/Platypus

Code for fine-tuning Platypus fam LLMs using LoRA

Primary LanguagePython

🥳 Platypus

8/11/23: Expect an update on our full coding pipeline within the next week!

The Platypus models are a series of fine-tuned variants based on the LLaMA and LLaMa 2 transformer architectures. Platty takes advantage of LoRA.

All models available via HuggingFace: garage-bAInd

CLI

Fastchat provides a simple setup for those interested in running the model. Afrer downloading the model through HuggingFace, clone the Fastchat repository:

git clone https://github.com/lm-sys/FastChat.git
cd FastChat

Download the required packages:

pip3 install --upgrade pip  # enable PEP 660 support
pip3 install -e .

Finally, run the following:

python3 -m fastchat.serve.cli --model-path garage-bAInd/Platypus-30B --conv_template alpaca

Local Setup

This repository is multi-GPU friendly, and provides code to use model or data parellelism, depending on your computational resources.

  1. Install dependencies

    pip install -r requirements.txt
  2. Be sure to use these exact requirements or you may run into model saving or OOM issues.

Fine-tuning (finetune.py)

Run fine-tuning.sh.

Note: The script above uses torchrun for data parallelism.
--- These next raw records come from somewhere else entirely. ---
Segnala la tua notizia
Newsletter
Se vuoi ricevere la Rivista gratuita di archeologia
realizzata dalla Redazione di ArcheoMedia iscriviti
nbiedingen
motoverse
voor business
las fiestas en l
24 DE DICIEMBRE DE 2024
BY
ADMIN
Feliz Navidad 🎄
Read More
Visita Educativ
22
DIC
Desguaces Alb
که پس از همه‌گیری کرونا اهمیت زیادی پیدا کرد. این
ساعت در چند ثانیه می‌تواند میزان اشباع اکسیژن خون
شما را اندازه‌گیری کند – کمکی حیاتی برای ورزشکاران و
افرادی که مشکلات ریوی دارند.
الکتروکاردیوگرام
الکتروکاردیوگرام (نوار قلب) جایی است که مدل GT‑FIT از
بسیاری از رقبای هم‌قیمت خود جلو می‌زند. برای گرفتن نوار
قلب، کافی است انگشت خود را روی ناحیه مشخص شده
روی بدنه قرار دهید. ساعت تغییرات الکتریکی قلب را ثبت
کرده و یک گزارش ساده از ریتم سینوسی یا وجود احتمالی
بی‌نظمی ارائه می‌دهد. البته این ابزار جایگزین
PyTorch is not in requirements.txt since technically you can run fine-tuning without it. To use fine-tuning.sh, please install PyTorch. We recommend using torchrun and PyTorch 2.0+ for speed + torch.compile. If you do not install pytorch, please take time to comment out any torch related lines in the scirpts.
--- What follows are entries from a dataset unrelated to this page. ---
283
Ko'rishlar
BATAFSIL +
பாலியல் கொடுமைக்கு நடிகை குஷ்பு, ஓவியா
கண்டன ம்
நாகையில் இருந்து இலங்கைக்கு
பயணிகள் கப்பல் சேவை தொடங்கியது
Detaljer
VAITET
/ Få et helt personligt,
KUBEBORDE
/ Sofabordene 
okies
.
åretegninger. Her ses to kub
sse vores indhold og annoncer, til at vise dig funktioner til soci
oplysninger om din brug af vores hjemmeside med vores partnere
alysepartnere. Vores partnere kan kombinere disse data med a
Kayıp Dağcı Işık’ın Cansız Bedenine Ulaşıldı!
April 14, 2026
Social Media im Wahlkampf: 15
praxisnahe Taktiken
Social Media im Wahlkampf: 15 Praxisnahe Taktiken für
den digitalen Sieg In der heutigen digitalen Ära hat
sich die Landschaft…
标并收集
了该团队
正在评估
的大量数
Hyperparameters used to fine-tune Platypus-30B:

Hyperparameter Value
learning rate 4e-4
batch size 128
microbatch size 8
warmup ratio 0.03
epochs 1
weight decay 0.
lr scheduler cosine
lora alpha 16
lora rank 16
lora dropout 0.05
lora target modules q_proj,k_proj,v_proj,o_proj
cutoff length 2048
train on inputs False
group by length False
add eos token False

Gradient accumulation steps = global_batch_size / micro_batch_size / num_gpus = 128 / 8 / 4 = 4.
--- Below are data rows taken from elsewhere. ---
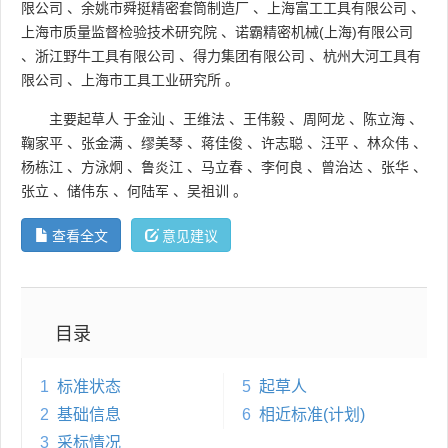
限公司
、
余姚市舜挺精密套筒制造厂
、
上海富工工具有限公司
、
上海市质量监督检验技术研究院
、
诺霸精密机械(上海)有限公司
、
浙江野牛工具有限公司
、
得力集团有限公司
、
杭州大河工具有
限公司
、
上海市工具工业研究所
。
主要起草人
于金汕
、
王维法
、
王伟毅
、
周阿龙
、
陈立海
、
鞠家平
、
张金满
、
缪美琴
、
蒋佳俊
、
许志聪
、
汪平
、
林众伟
、
杨栋江
、
方泳炯
、
鲁炎江
、
马立春
、
李何良
、
曾治达
、
张华
、
张立
、
储伟东
、
何陆军
、
吴祖训
。
查看全文
意见建议
目录
1
标准状态
5
起草人
2
基础信息
6
相近标准(计划)
3
采标情况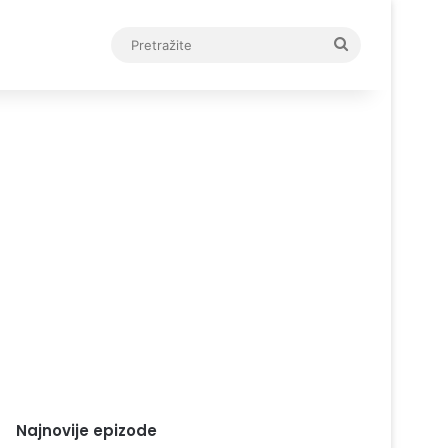
Pretražite
Najnovije epizode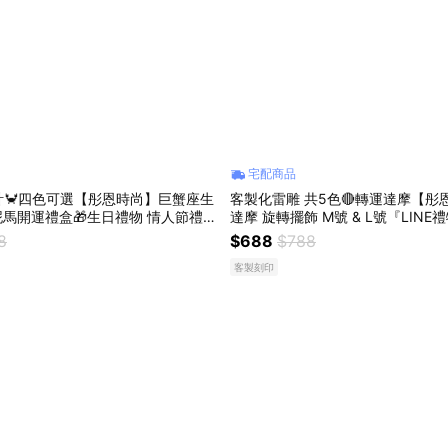
宅配商品
計🦀四色可選【彤恩時尚】巨蟹座生
客製化雷雕 共5色🔴轉運達摩【彤
運禮盒🎁生日禮物 情人節禮物
達摩 旋轉擺飾 M號 & L號『LIN
獨家 / 快速出貨 / 自選規格』
日禮物 情人節禮物 父親節禮物
8
$688
$788
客製刻印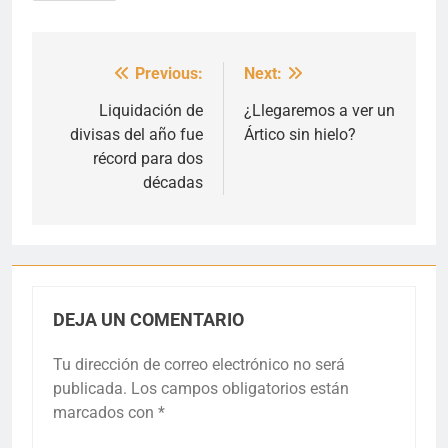
Previous:
Next:
Navegación
de
Liquidación de
¿Llegaremos a ver un
divisas del año fue
Ártico sin hielo?
entradas
récord para dos
décadas
DEJA UN COMENTARIO
Tu dirección de correo electrónico no será
publicada.
Los campos obligatorios están
marcados con
*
If your model cannot fit on the memory of each GPU, please use the alternative fine-tuning option below to take advantage of model parallelism.

python finetune.py \
    --base_model './llama30B_hf' \
    --data_path './train_final.json' \
    --output_dir './Platypus-30b' \
    --batch_size 128 \
    --micro_batch_size 16 \
    --num_epochs 1 \
    --learning_rate 4e-4 \
    --cutoff_len 2048 \
    --val_set_size 0 \
    --lora_r 16 \
    --lora_alpha 16 \
    --lora_dropout 0.05 \
    --lora_target_modules '[q_proj,k_proj,v_proj,o_proj]' \
    --train_on_inputs False \
    --group_by_length False

Reproducing Evaluation Results

Install LM Evaluation Harness:

git clone https://github.com/EleutherAI/lm-evaluation-harness
cd lm-evaluation-harness
git checkout b281b0921b636bc36ad05c0b0b0763bd6dd43463 # The commit used by the Open LLM Leaderboard
pip install -e .

Each task was evaluated on a single A100 80GB GPU.

ARC:

python main.py --model hf-causal-experimental --model_args pretrained=garage-bAInd/Platypus-30B --tasks arc_challenge --batch_size 1 --no_cache --write_out --output_path results/Platypus-30B/arc_challenge_25shot.json --device cuda --num_fewshot 25

HellaSwag:

python main.py --model hf-causal-experimental --model_args pretrained=garage-bAInd/Platypus-30B --tasks hellaswag --batch_size 1 --no_cache --write_out --output_path results/Platypus-30B/hellaswag_10shot.json --device cuda --num_fewshot 10

MMLU:

python main.py --model hf-causal-experimental --model_args pretrained=garage-bAInd/Platypus-30B --tasks hendrycksTest-* --batch_size 1 --no_cache --write_out --output_path results/Platypus-30B/mmlu_5shot.json --device cuda --num_fewshot 5

TruthfulQA:

python main.py --model hf-causal-experimental --model_args pretrained=garage-bAInd/Platypus-30B --tasks truthfulqa_mc --batch_size 1 --no_cache --write_out --output_path results/Platypus-30B/truthfulqa_0shot.json --device cuda

Inference (inference.py)

Run inference using a csv or json file. Inference commands follow the same structure noted above for fine-tuning.

Checkpoint export (export_*_checkpoint.py)

These files contain scripts that merge the LoRA weights back into the base model for export to HuggingFace format and to PyTorch state_dicts. They should help users who want to run inference in projects like llama.cpp or alpaca.cpp.